Foi num domingo nublado, ninguém notou que o trapezista voador
tava bêbado. Tinha se alimentado bastante pra curar a cachaça, ia fazer uma
apresentação especial para os ilustres da cidade. Na hora que ele subiu no
trapézio, parecia sóbrio e firme, a plateia nem notou o estado do artista. O
efeito contrário da pinga só veio a acontecer depois da terceira pirueta que
ele deu no ar, deve ter misturado tudo no bucho... Seu Erivelton deu o primeiro
alerta: “Parece que tá chovendo macarrão com môi”. Quando acabou de falar, o
trapezista terminou de despejar a rajada de vômito, melando todas as
autoridades presentes. O sacana tinha comido uma bacia de macarrão número seis
ao sugo, até a miss da cidade foi atingida. A coitada passou a mão no cabelo,
cheirou e confirmou aos gritos: “É gumito!!!”. E o sacana deu sorte: quem tava
assistindo arremessou várias cadeiras nele, mas não pegou nenhuma.
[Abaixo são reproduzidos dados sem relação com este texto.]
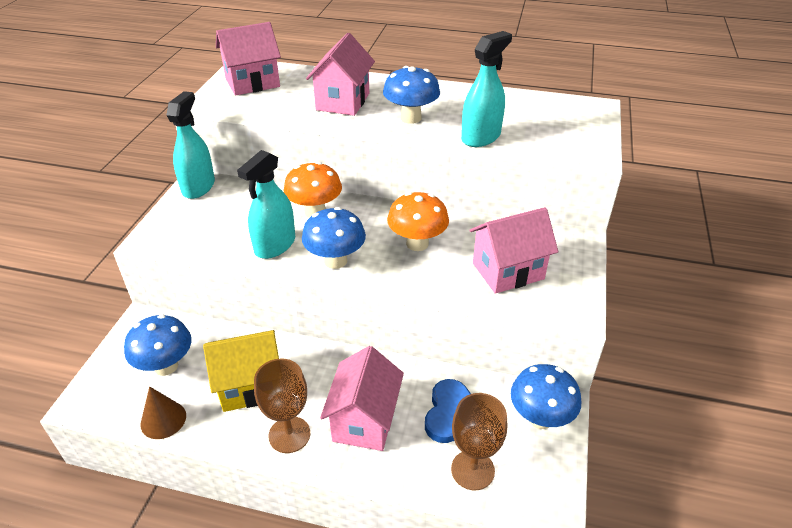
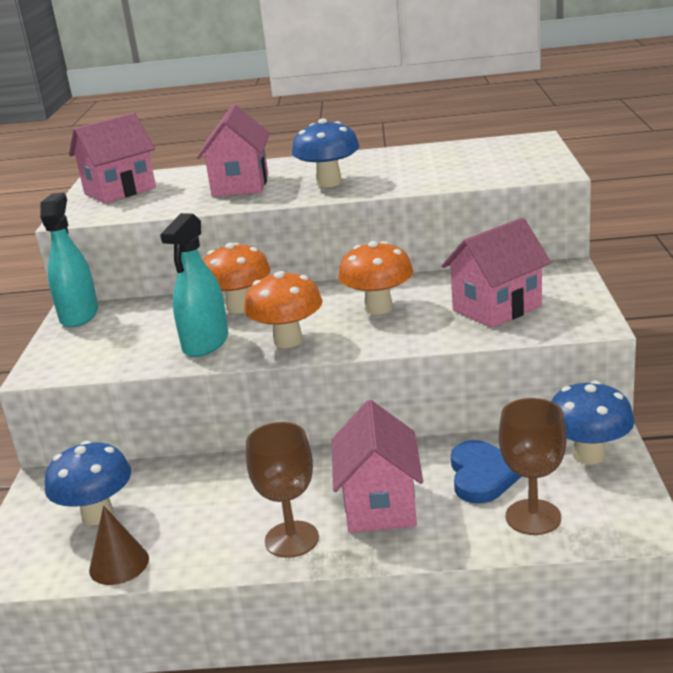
camera: 10 degrees left, 15 degrees down
yellow house [203,330,279,412] -> none
blue mushroom [302,207,366,269] -> orange mushroom [244,271,322,348]
turquoise spray bottle [461,31,512,147] -> none

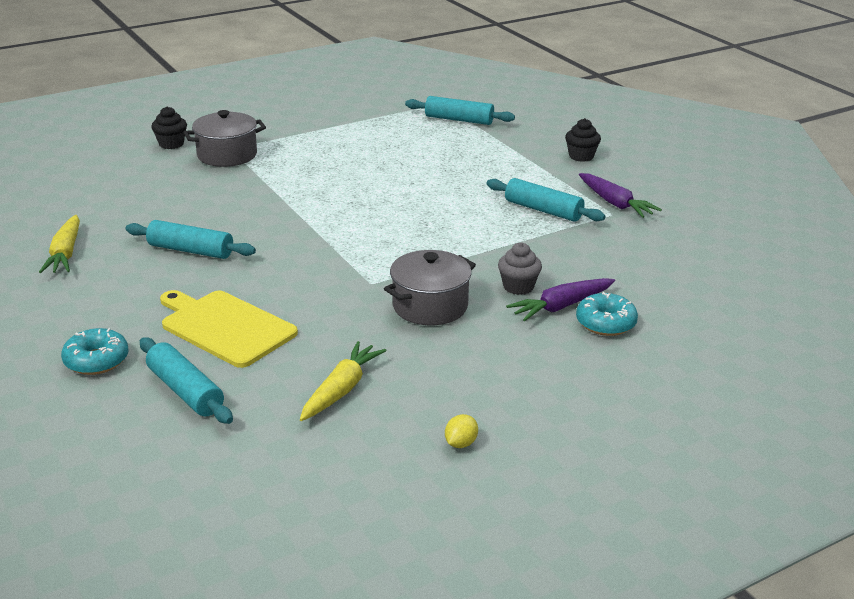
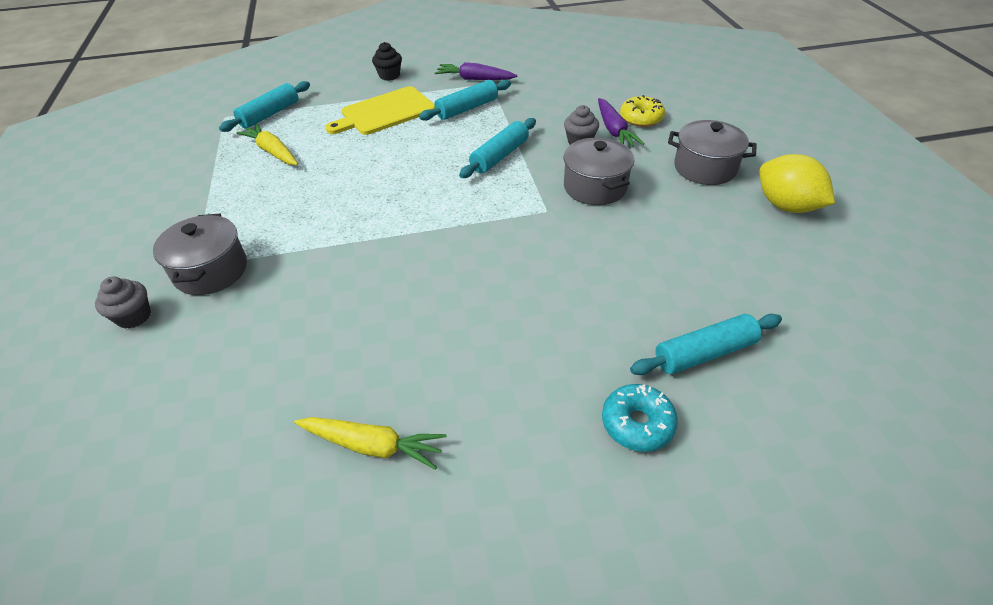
camera: 70 degrees left, 15 degrees up
turquoise rolling pin [125,220,256,259] -> turquoise rolling pin moved to [459,118,536,178]
black cupcake [151,106,187,149] -> grey cupcake [95,277,151,329]
yellow cutting board [160,290,298,368] -> yellow cutting board moved to [325,86,435,135]
yellow carrot [300,341,387,421] -> yellow carrot moved to [237,124,298,165]
yellow lemon [445,414,478,448] -> yellow lemon [759,154,835,213], size x2.30
turquoise donut [576,292,638,336] -> yellow donut [620,95,665,127]
purple carrot [579,173,662,218] -> purple carrot turned 150 degrees counterclockwise [435,62,517,80]
none -> grey pot [668,120,757,185]

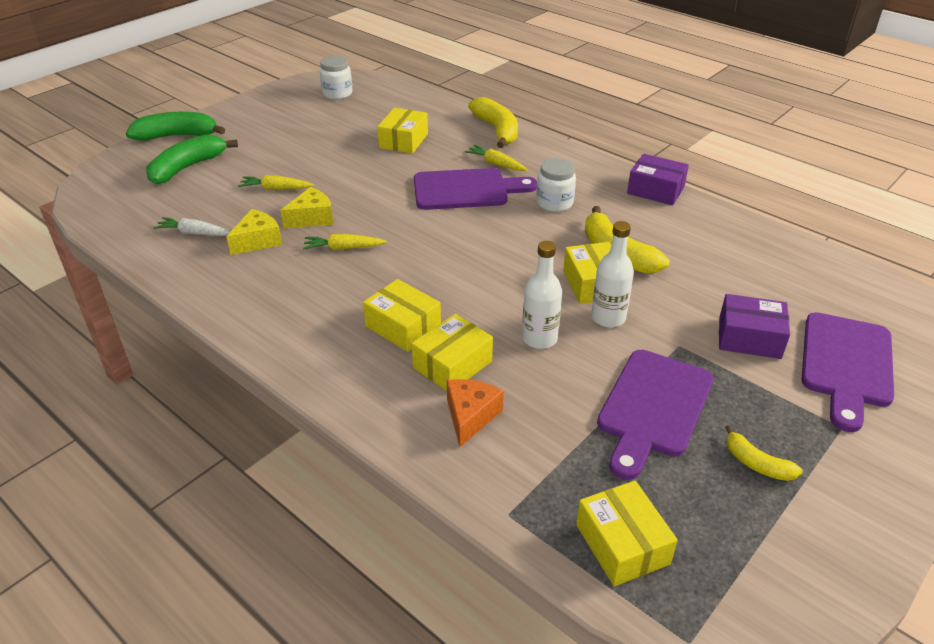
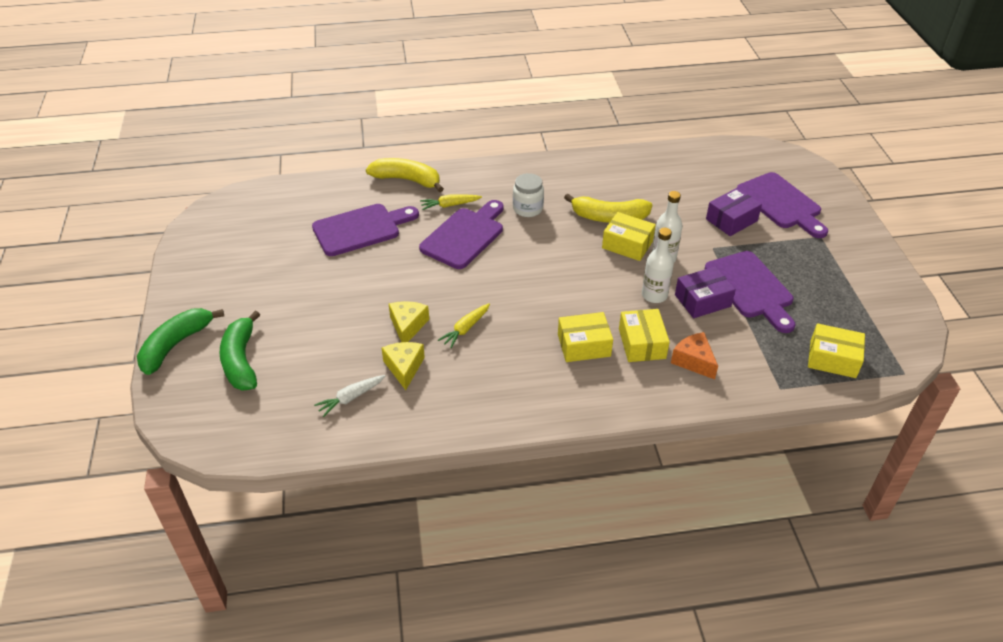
camera: 50 degrees left, 5 degrees up
yellow carrot [238,175,314,190] -> none
white jar [319,56,352,100] -> none
yellow box [377,108,428,154] -> purple cutting board [312,204,419,256]
purple box [627,154,689,205] -> purple box moved to [675,266,736,318]
yellow banana [725,425,803,481] -> none

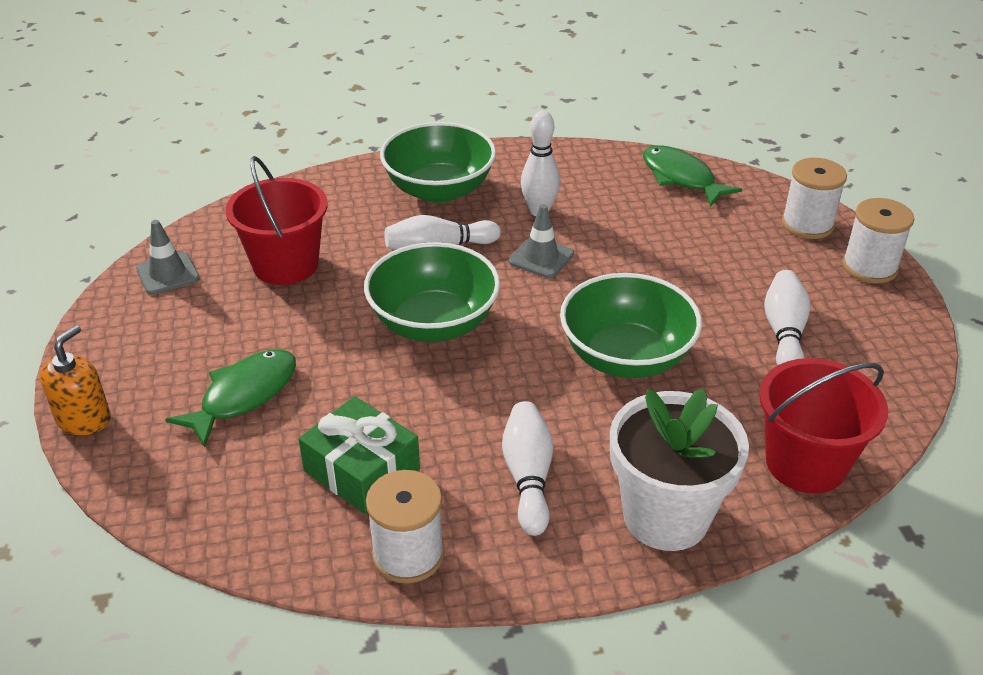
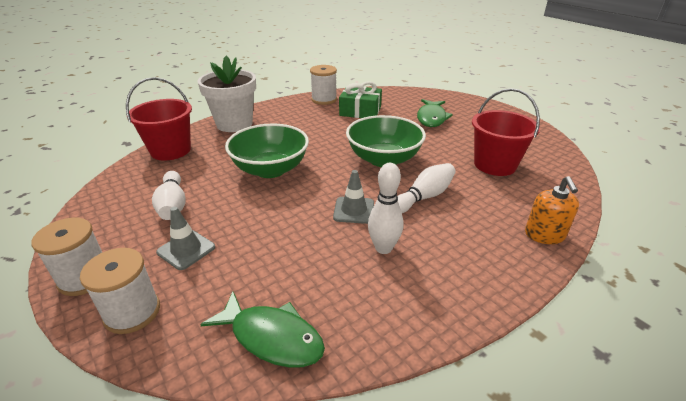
camera: 155 degrees right, 5 degrees down
orange soap dispenser [40,325,111,435] -> orange soap dispenser moved to [525,176,579,244]
grey traffic cone [136,220,200,295] -> grey traffic cone moved to [156,207,215,270]
green bowl [380,122,496,203] -> none
white bowling pin [502,401,553,536] -> none

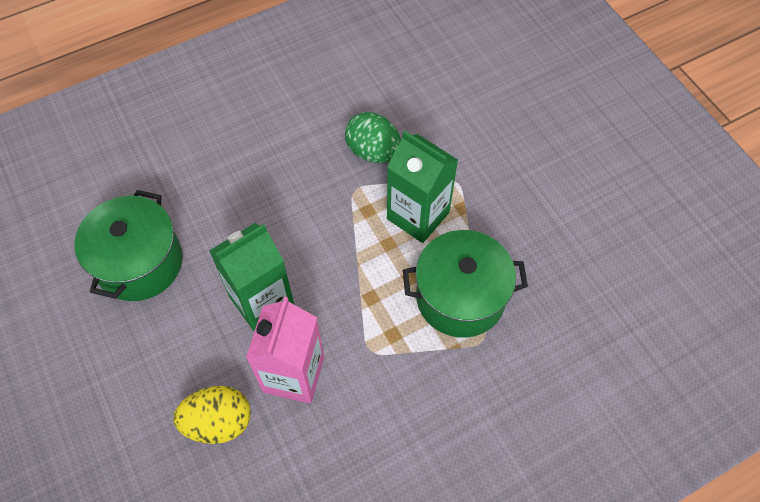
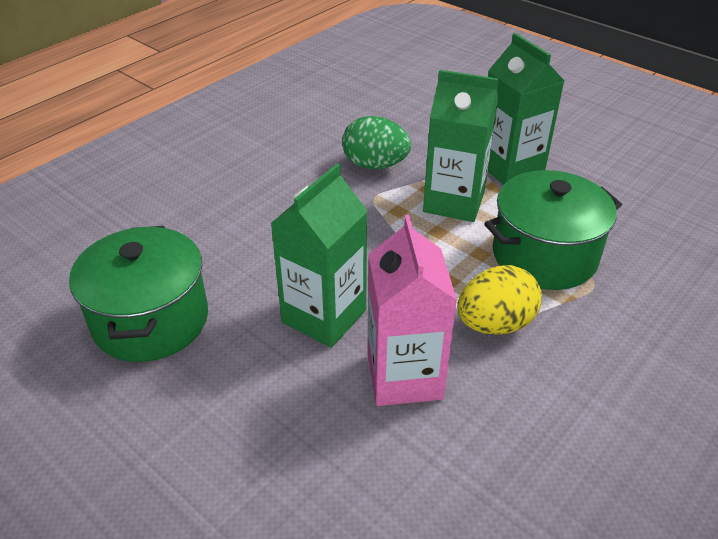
camera: 20 degrees left, 20 degrees down
yellow egg [173,386,251,444] -> yellow egg moved to [457,265,542,335]
none -> green carton [488,33,564,185]

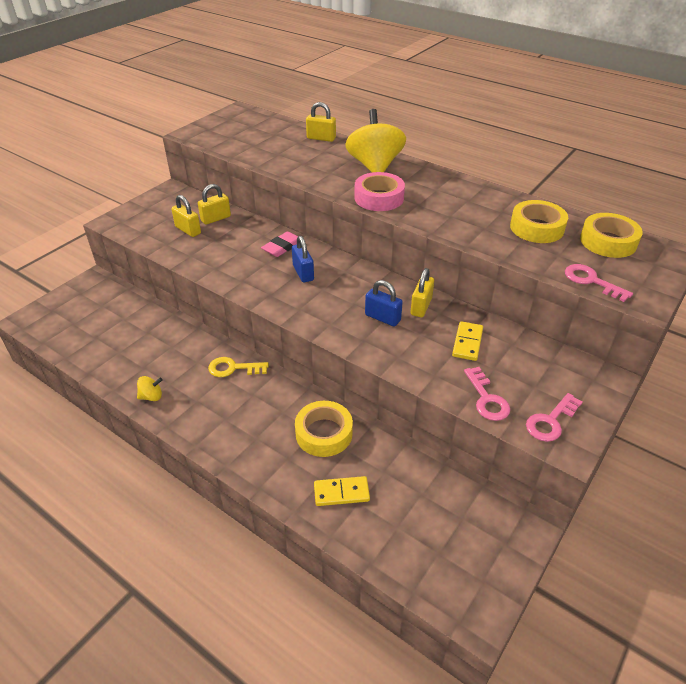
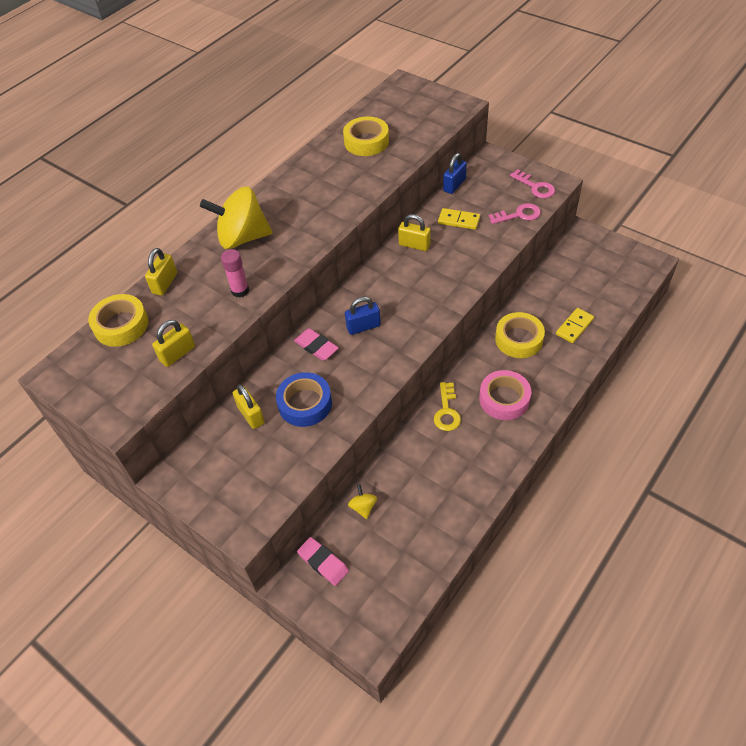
camera: 85 degrees left, 10 degrees up
yellow spinning top [137,376,163,401] -> yellow spinning top moved to [348,485,377,519]
yellow padlock [171,195,201,237] -> yellow padlock moved to [152,320,195,367]
yellow domino [314,476,370,506] -> yellow domino turned 45 degrees clockwise [556,308,594,343]
pink tape [354,172,405,211] -> pink tape moved to [479,370,531,420]
blue padlock [365,280,403,327] -> blue padlock moved to [443,153,467,194]
pink key [565,264,633,302] -> none
yellow tape [580,213,643,258] -> yellow tape moved to [88,294,148,347]
none -> pink glue stick [221,249,249,298]
none -> blue tape [276,372,332,427]
none -> pink eraser [297,537,349,586]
Mesmo assim,
quando ele pulou na rede e desceu pro picadeiro, o pessoal pegou ele de porrada
que só faltou matar. Só não tomou uns tiros graças à interferência do delegado,
que o levou preso pra evitar uma tragédia maior. É que o cachorrinho da mulher
do dotô morreu engasgado com a dentadura do trapezista, piorando a situação.
Mesmo
depois de ser espancado e preso, o trapezista voador não se conformou com a
fuga do palhaço. O homem ficou louco. Logo ele, a atração principal. O circo ia
falir se perdesse o palhaço Mangangá e o astro que voava ao mesmo tempo. Teve
que cancelar a apresentação em Poções. O empresário circense já tinha mandado
procurar a sua filha Diolinda em tudo que é canto, mas ninguém dava notícias
dela e do palhaço fujão. Teve um sujeito que encontrou com eles lá em Sompaulo,
numa pensão.
Com o circo
em crise, todos os funcionários passaram a se preocupar com a cachaça do
trapezista, ele era o único que podia salvar a situação. Fizeram de tudo para que
abandonasse o copo. Como o problema era a fuga do palhaço com Deolinda, todo
dia eles arranjavam uma possível substituta. Mas Raio não tinha olhos pra
ninguém, já acordava com um litro de pinga na mão e só bebia no gargalo! Teve
quem achasse que era feitiço, deram até um banho de pipoca com sal grosso e
arruda, mas não adiantou de nada. Pra tirar cachaça de artista, só “rezadô”
especializado.
Passaram-se
seis meses quando Deolinda reapareceu de repente, estava já pra parir e
sozinha, ninguém nem perguntou pelo palhaço. O circo já tinha até um
substituto. Os outros artistas e a meninada foram logo avisar ao trapezista que
ela tinha voltado. Ele, quando soube, engoliu três conhaques e saiu correndo,
todos que estavam no bar foram atrás para ver o reencontro tão esperado, tinha
até gente chorando de emoção. Agora o trapezista “avuadô” recuperava e voltava
a encantar o público com suas piruetas mortais. Quando Deolinda apareceu, ele
nem notou o barrigão, foi logo perguntando desaforadamente: “Cadê o palhaço
Mangangá???”. Quando ela contou sua triste história, todos ficaram sabendo que
Mangangá tinha morrido atropelado em São Paulo...O Trapezista Voador colocou as
mãos na cabeça como se quisesse arrancar os cabelos, e ficou 12 horas
desmaiado. Depois que acordou, nunca mais falou em trapézios nem picadeiros.
Trocou o circo pela pinga.
E a
meninada ficou retada por ter perdido o herói, ninguém mais queria ser o
trapezista “avuadô” quando crescesse. Todo mundo queria ser o palhaço Mangangá,
que fugiu com a filha mais bonita do dono do circo. Se alguém chamasse o outro
de trapezista “avuadô”, era caso de sair na porrada.